Friday, October 16, 2009


So apparently there's some kerfuffle going on somewhere on the internets. Some gold mining company or whatever basically took all their gold from Fort Knox and sold it a huge a profit and now they're paying their employees ridiculous amounts of money for being key advisers to the president's accountant or some shit. I dunno. It's all a bit technical and I can't keep this crap straight in my head. Inconsequential, really. What I want to know is, how does the gold mining company feel about it?

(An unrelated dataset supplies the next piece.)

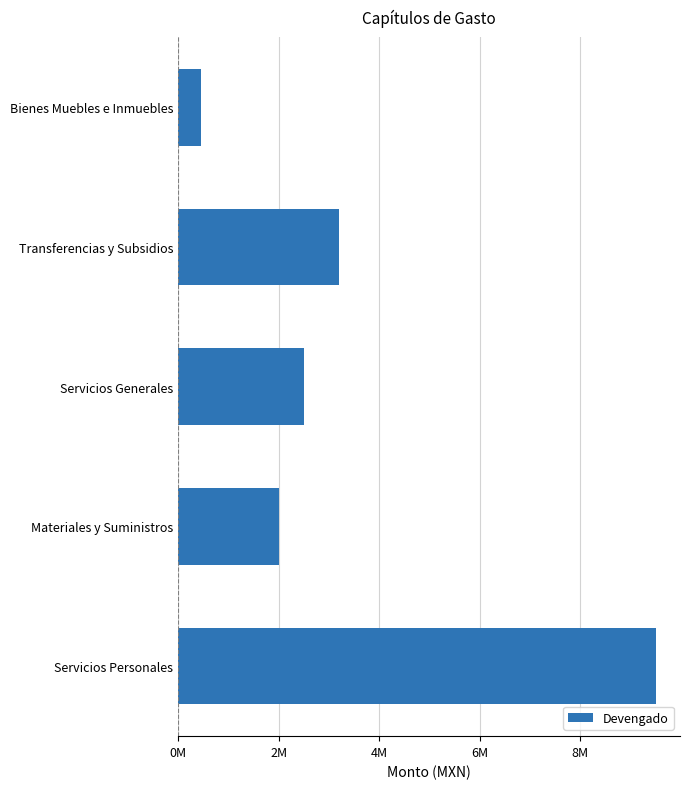

List the labels in order of value, smallest first.

Bienes Muebles e Inmuebles, Materiales y Suministros, Servicios Generales, Transferencias y Subsidios, Servicios Personales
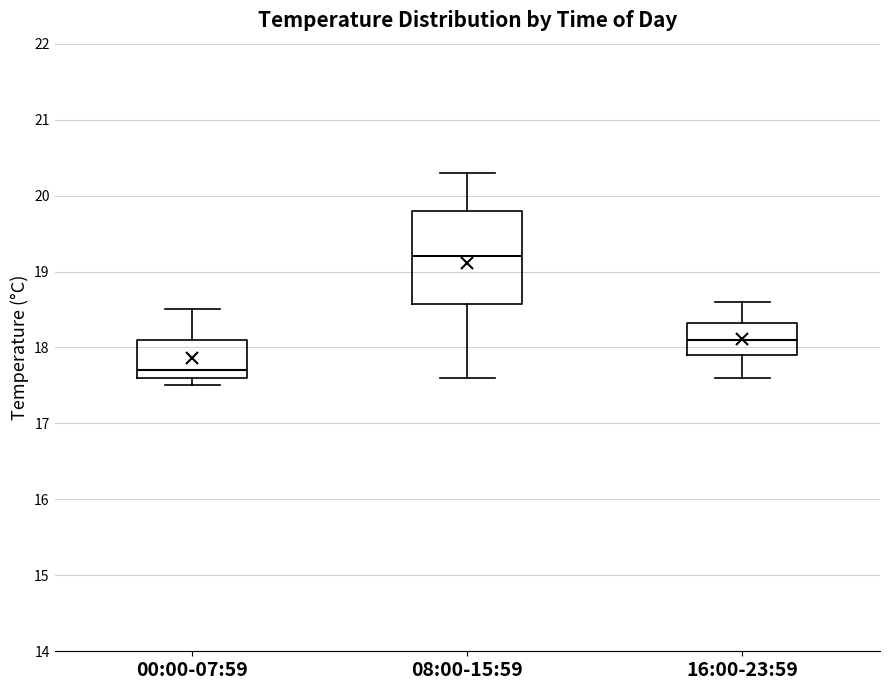

Where does the median line of the box for 16:00-23:59 sit on the y-axis? The values are not printed on the chart, so give them approximately, as read against the axis.

18.1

I defended the banks paying bonuses that had already been agreed before the crisis. But this really is ridiculous, and the banks should have known better, if only for PR reasons.
Oh nooooo! It's the return of bad PR! Those poor miners! What will this mean to them?
If they get an ugly new regulation regime, they'll have only themselves to blame. Whatever they really think, deep in their hearts, they're certainly doing their best to give the impression that they believe they are entitled to collect huge paychecks no matter what happens, and have the taxpayer pick up the tab for their mistakes.
Yes! Whatever they believe deep in their hearts! Who knows! I mean, sure, it looks like they're paying themselves hand over foot while seizing control of regulatory agencies through lobbying efforts, but appearances can be so deceiving. Unless you're brown, in which case appearances are everything.

If those silly saxophone players had just APPEARED to give a fuck, we never would've regulated 'em. Americans don't care about their loss of wealth and jobs, growing income inequality and what amounts to outright bribery of the American government! Nope, they just wanna believe that their corporations love them. Maybe someone could make some snazzy commercial for these bankers, like the ones for GE and shit where they make you feel all warm and fuzzy without even bothering to sell you a product. Then everything should be fine.


Anonymous said...

Today's post is similar - Won't someone please think of the insurance company's right to publish misleading information in an effort to protect their current bag of goodies? A concern troll a day keeps the doctor away, I suppose.

I do like how she wraps it all up with a "Well, removing the anti-trust exemption is a perfectly reasonable thing to do...just don't use politics when you do it!"